Common Credit Card Fraud Alert Triggers
Key points about: What triggers credit card fraud alerts?
Out-of-the-ordinary spending can signal fraud to your credit card company.
Some credit card fraud alerts result from actual fraud, but it’s also possible to trigger a fraud alert yourself.
Understanding fraud alert triggers can help you avoid or resolve false alarms and detect actual fraud.
Your credit card company monitors your card activity to protect against criminals using your account. If they see something that looks inconsistent in your spending patterns, they might suspect fraud and place a hold on your account until the issue is resolved.
While receiving a credit card fraud alert may make you uneasy, not all fraud alerts get prompted by actual fraud. It’s possible to trigger a fraud alert yourself, even when making legitimate transactions. Learning common fraud alert triggers may help you prevent or resolve false alarms and detect real threats.
What is Credit Card Fraud?
Credit card fraud is a type of identity theft. It occurs when someone steals your credit card or credit card information (credit card number, expiration date, security code, personal information, etc.) and uses it to make a purchase or withdrawal without your permission. A thief may get access to your card information in many ways. Online hacks (that illegally access data stored on a device or in an online account) and card skimmer schemes (that use a device installed unlawfully in card readers to record your card number when you swipe to pay) are common examples of credit card fraud, according to the Office of the Attorney General of Maryland.

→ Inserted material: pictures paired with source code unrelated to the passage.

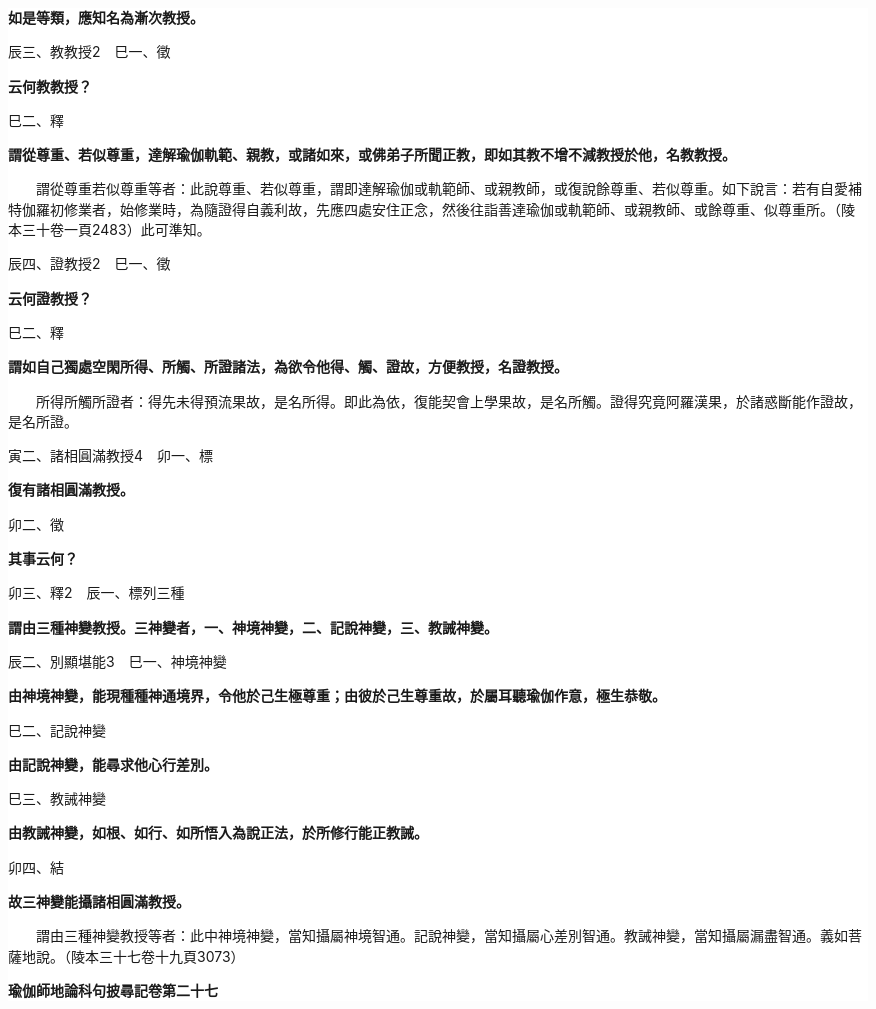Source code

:**如是等類，應知名為漸次教授。**

辰三、教教授2　巳一、徵

**云何教教授？**

巳二、釋

**謂從尊重、若似尊重，達解瑜伽軌範、親教，或諸如來，或佛弟子所聞正教，即如其教不增不減教授於他，名教教授。**

　　謂從尊重若似尊重等者：此說尊重、若似尊重，謂即達解瑜伽或軌範師、或親教師，或復說餘尊重、若似尊重。如下說言：若有自愛補特伽羅初修業者，始修業時，為隨證得自義利故，先應四處安住正念，然後往詣善達瑜伽或軌範師、或親教師、或餘尊重、似尊重所。（陵本三十卷一頁2483）此可準知。

辰四、證教授2　巳一、徵

**云何證教授？**

巳二、釋

**謂如自己獨處空閑所得、所觸、所證諸法，為欲令他得、觸、證故，方便教授，名證教授。**

　　所得所觸所證者：得先未得預流果故，是名所得。即此為依，復能契會上學果故，是名所觸。證得究竟阿羅漢果，於諸惑斷能作證故，是名所證。

寅二、諸相圓滿教授4　卯一、標

**復有諸相圓滿教授。**

卯二、徵

**其事云何？**

卯三、釋2　辰一、標列三種

**謂由三種神變教授。三神變者，一、神境神變，二、記說神變，三、教誡神變。**

辰二、別顯堪能3　巳一、神境神變

**由神境神變，能現種種神通境界，令他於己生極尊重；由彼於己生尊重故，於屬耳聽瑜伽作意，極生恭敬。**

巳二、記說神變

**由記說神變，能尋求他心行差別。**

巳三、教誡神變

**由教誡神變，如根、如行、如所悟入為說正法，於所修行能正教誡。**

卯四、結

**故三神變能攝諸相圓滿教授。**

　　謂由三種神變教授等者：此中神境神變，當知攝屬神境智通。記說神變，當知攝屬心差別智通。教誡神變，當知攝屬漏盡智通。義如菩薩地說。（陵本三十七卷十九頁3073）

**瑜伽師地論科句披尋記卷第二十七**

[^1]: 「硬」，大正作「鞭」。

[^2]: 「硬」，大正作「鞭」。

[^3]: 「池」，磧砂作「地」。

[^4]: 「非親附、非執受」，大正作「親附執受」。

[^5]: 磧砂、大正、陵本無「始從面門鼻門」一句。

[^6]: 「若」，磧砂作「共」。

[^7]: 「生」，磧砂作「主」。

[^8]: 磧砂、大正、陵本無「息」字。

[^9]: 「逆」，磧砂作「之」。

[^10]: 「算」，磧砂作「等」。

[^11]: 「任」，磧砂作「住」。

[^12]: 「相」，磧砂作「根」。

[^13]: 「取」，磧砂作「轉」。

[^14]: 「或」，磧砂作「惑」。

[^15]: 磧砂無「於」字。

[^16]: 「住」，磧砂作「依」。

[^17]: 「苦」，磧砂作「若」。

[^18]: 「睡眠」，磧砂作「眠睡」。

[^19]: 「隨」，磧砂作「墮」。

[^20]: 「今」，磧砂作「令」。

[^21]: 「怱」，磧砂、大正作「思」。

[^22]: 「則」，磧砂作「即」。

[^23]: 磧砂無「如」字。

[^24]: 「如是上地展轉相望，若體麤性、若數麤性，隨其所應，當知亦爾。」此段文，披尋記原置於【亥二、數麤性】一科之下。

[^25]: 「為」，陵本作「違」。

According to the Federal Trade Commission, in 2021, more than 2.8 million reports were filed detailing the loss of over $5.8 billion to fraud, with credit cards being the most common payment method. Fortunately, according to the United States Code, the Fair Credit Billing Act protects credit card owners from fraud, limiting the maximum liability to $50. And your credit card issuer may provide additional consumer protection.
What Flags Your Account for Credit Card Fraud?
Credit card companies offer consumer protection by monitoring your account for fraudulent activity. Sometimes your own spending may accidentally trip a credit card fraud alert.
This can be due to activities like making a large or international purchase (in person or online), an unusually high frequency of charges at once, or other activities that might seem unusual compared to your regular spending habits. Understanding what causes fraud alerts can help you anticipate issues, resolve false alerts, and confirm potential identity theft. Here are some of the things that may ring alarm bells:
Making large purchases
It’s common for a criminal to make a large transaction with a stolen credit card. So, if you don’t typically use your card for expensive items, making one or several large purchases may appear questionable to your credit issuer, especially if you meet or exceed your credit limit.
Making international purchases
Criminals can access your credit card information from anywhere in the world. That’s why your issuer may get concerned when they see a transaction outside your regular location. Using your card out of state can also mimic suspicious activity.
If you plan on making out-of-state or international purchases, you can alert your credit card company ahead of time to avoid false credit card fraud alerts.
Changes in spending behavior
Stolen cards are used for small purchases as well. That means even a less expensive transaction can send risk signals when purchasing several inexpensive items that you don’t usually buy.
Purchasing gift cards
If your regular spending pattern doesn’t include purchasing gift cards, purchasing a large number of gift cards at once can raise red flags. According to the Federal Trade Commission, buying gift cards with stolen credit is a favorite of scammers. Gift cards are easy to purchase, and scammers can continue using them even after your account is frozen.
How should you respond to a credit card fraud alert?
If your card issuer detects suspicious activity, they will place a hold on your account and may immediately notify you. Depending on your communication settings, the notification might be by phone call, text message, or email. At that point, you can confirm whether the activity is legitimate, and your credit card company can help you initiate a fraud report if necessary.
Reporting Credit Card Fraud
Knowing what may trigger a credit card fraud alert can help you protect yourself from real threats. If you believe you’re the victim of a credit card scam or theft, you can contact your card issuer to report suspected fraud immediately, hopefully stopping criminals in their tracks.